Problem details >> Reproduce the data in its entirety, exactly as written.

┏━━

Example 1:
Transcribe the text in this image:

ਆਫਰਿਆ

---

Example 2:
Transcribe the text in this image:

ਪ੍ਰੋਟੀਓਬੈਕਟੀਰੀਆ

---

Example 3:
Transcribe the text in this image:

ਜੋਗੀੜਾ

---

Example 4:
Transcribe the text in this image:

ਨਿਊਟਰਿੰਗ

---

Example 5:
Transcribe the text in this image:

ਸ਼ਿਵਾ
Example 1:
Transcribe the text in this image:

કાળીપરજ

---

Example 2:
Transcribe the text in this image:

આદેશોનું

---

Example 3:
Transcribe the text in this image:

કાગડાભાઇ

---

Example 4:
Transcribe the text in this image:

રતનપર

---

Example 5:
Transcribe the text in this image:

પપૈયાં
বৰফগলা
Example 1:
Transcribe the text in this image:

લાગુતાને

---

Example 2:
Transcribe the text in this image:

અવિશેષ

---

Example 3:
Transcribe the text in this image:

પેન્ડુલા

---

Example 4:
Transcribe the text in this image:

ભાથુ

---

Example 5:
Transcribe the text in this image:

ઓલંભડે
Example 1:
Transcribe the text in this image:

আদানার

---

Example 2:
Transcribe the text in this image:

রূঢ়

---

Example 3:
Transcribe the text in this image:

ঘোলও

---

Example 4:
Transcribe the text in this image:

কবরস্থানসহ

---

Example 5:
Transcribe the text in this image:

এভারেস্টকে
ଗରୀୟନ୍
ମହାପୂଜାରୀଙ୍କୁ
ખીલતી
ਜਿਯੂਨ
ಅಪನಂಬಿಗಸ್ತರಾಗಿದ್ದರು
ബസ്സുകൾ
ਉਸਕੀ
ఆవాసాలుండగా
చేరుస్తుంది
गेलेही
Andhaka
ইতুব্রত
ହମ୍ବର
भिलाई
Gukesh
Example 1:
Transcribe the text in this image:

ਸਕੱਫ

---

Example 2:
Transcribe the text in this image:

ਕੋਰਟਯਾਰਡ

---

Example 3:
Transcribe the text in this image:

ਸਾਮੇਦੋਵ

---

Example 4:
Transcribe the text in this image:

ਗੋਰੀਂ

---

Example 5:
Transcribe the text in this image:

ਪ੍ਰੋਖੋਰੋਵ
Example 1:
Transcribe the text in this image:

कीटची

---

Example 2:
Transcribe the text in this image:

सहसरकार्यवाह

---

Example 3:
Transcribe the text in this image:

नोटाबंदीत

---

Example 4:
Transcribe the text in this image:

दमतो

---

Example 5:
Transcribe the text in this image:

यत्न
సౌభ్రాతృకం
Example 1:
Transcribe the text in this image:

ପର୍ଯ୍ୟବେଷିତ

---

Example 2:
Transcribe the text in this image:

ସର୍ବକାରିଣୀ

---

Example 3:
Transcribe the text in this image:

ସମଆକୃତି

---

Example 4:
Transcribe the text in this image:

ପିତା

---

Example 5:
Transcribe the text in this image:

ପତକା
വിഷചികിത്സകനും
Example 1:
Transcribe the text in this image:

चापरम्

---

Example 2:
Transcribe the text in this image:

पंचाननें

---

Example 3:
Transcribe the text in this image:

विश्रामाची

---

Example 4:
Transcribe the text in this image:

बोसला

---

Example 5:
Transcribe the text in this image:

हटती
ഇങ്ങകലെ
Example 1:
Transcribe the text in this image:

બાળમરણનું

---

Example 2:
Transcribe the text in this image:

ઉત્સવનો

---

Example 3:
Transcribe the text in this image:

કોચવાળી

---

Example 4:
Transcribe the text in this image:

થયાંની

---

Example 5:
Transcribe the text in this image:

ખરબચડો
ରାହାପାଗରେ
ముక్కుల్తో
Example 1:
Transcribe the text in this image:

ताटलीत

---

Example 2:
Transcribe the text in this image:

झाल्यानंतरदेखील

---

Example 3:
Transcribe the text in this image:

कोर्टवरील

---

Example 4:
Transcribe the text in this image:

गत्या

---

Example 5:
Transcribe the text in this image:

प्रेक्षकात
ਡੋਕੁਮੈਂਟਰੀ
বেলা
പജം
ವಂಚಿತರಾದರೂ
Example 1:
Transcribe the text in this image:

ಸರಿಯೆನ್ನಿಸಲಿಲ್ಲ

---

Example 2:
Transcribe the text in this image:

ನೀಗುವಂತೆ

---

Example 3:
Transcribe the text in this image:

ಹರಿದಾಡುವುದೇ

┗━━

Solution to this task >>
Example 1:
Transcribe the text in this image:

ਆਫਰਿਆ

---

Example 2:
Transcribe the text in this image:

ਪ੍ਰੋਟੀਓਬੈਕਟੀਰੀਆ

---

Example 3:
Transcribe the text in this image:

ਜੋਗੀੜਾ

---

Example 4:
Transcribe the text in this image:

ਨਿਊਟਰਿੰਗ

---

Example 5:
Transcribe the text in this image:

ਸ਼ਿਵਾ
Example 1:
Transcribe the text in this image:

કાળીપરજ

---

Example 2:
Transcribe the text in this image:

આદેશોનું

---

Example 3:
Transcribe the text in this image:

કાગડાભાઇ

---

Example 4:
Transcribe the text in this image:

રતનપર

---

Example 5:
Transcribe the text in this image:

પપૈયાં
বৰফগলা
Example 1:
Transcribe the text in this image:

લાગુતાને

---

Example 2:
Transcribe the text in this image:

અવિશેષ

---

Example 3:
Transcribe the text in this image:

પેન્ડુલા

---

Example 4:
Transcribe the text in this image:

ભાથુ

---

Example 5:
Transcribe the text in this image:

ઓલંભડે
Example 1:
Transcribe the text in this image:

আদানার

---

Example 2:
Transcribe the text in this image:

রূঢ়

---

Example 3:
Transcribe the text in this image:

ঘোলও

---

Example 4:
Transcribe the text in this image:

কবরস্থানসহ

---

Example 5:
Transcribe the text in this image:

এভারেস্টকে
ଗରୀୟନ୍
ମହାପୂଜାରୀଙ୍କୁ
ખીલતી
ਜਿਯੂਨ
ಅಪನಂಬಿಗಸ್ತರಾಗಿದ್ದರು
ബസ്സുകൾ
ਉਸਕੀ
ఆవాసాలుండగా
చేరుస్తుంది
गेलेही
Andhaka
ইতুব্রত
ହମ୍ବର
भिलाई
Gukesh
Example 1:
Transcribe the text in this image:

ਸਕੱਫ

---

Example 2:
Transcribe the text in this image:

ਕੋਰਟਯਾਰਡ

---

Example 3:
Transcribe the text in this image:

ਸਾਮੇਦੋਵ

---

Example 4:
Transcribe the text in this image:

ਗੋਰੀਂ

---

Example 5:
Transcribe the text in this image:

ਪ੍ਰੋਖੋਰੋਵ
Example 1:
Transcribe the text in this image:

कीटची

---

Example 2:
Transcribe the text in this image:

सहसरकार्यवाह

---

Example 3:
Transcribe the text in this image:

नोटाबंदीत

---

Example 4:
Transcribe the text in this image:

दमतो

---

Example 5:
Transcribe the text in this image:

यत्न
సౌభ్రాతృకం
Example 1:
Transcribe the text in this image:

ପର୍ଯ୍ୟବେଷିତ

---

Example 2:
Transcribe the text in this image:

ସର୍ବକାରିଣୀ

---

Example 3:
Transcribe the text in this image:

ସମଆକୃତି

---

Example 4:
Transcribe the text in this image:

ପିତା

---

Example 5:
Transcribe the text in this image:

ପତକା
വിഷചികിത്സകനും
Example 1:
Transcribe the text in this image:

चापरम्

---

Example 2:
Transcribe the text in this image:

पंचाननें

---

Example 3:
Transcribe the text in this image:

विश्रामाची

---

Example 4:
Transcribe the text in this image:

बोसला

---

Example 5:
Transcribe the text in this image:

हटती
ഇങ്ങകലെ
Example 1:
Transcribe the text in this image:

બાળમરણનું

---

Example 2:
Transcribe the text in this image:

ઉત્સવનો

---

Example 3:
Transcribe the text in this image:

કોચવાળી

---

Example 4:
Transcribe the text in this image:

થયાંની

---

Example 5:
Transcribe the text in this image:

ખરબચડો
ରାହାପାଗରେ
ముక్కుల్తో
Example 1:
Transcribe the text in this image:

ताटलीत

---

Example 2:
Transcribe the text in this image:

झाल्यानंतरदेखील

---

Example 3:
Transcribe the text in this image:

कोर्टवरील

---

Example 4:
Transcribe the text in this image:

गत्या

---

Example 5:
Transcribe the text in this image:

प्रेक्षकात
ਡੋਕੁਮੈਂਟਰੀ
বেলা
പജം
ವಂಚಿತರಾದರೂ
Example 1:
Transcribe the text in this image:

ಸರಿಯೆನ್ನಿಸಲಿಲ್ಲ

---

Example 2:
Transcribe the text in this image:

ನೀಗುವಂತೆ

---

Example 3:
Transcribe the text in this image:

ಹರಿದಾಡುವುದೇ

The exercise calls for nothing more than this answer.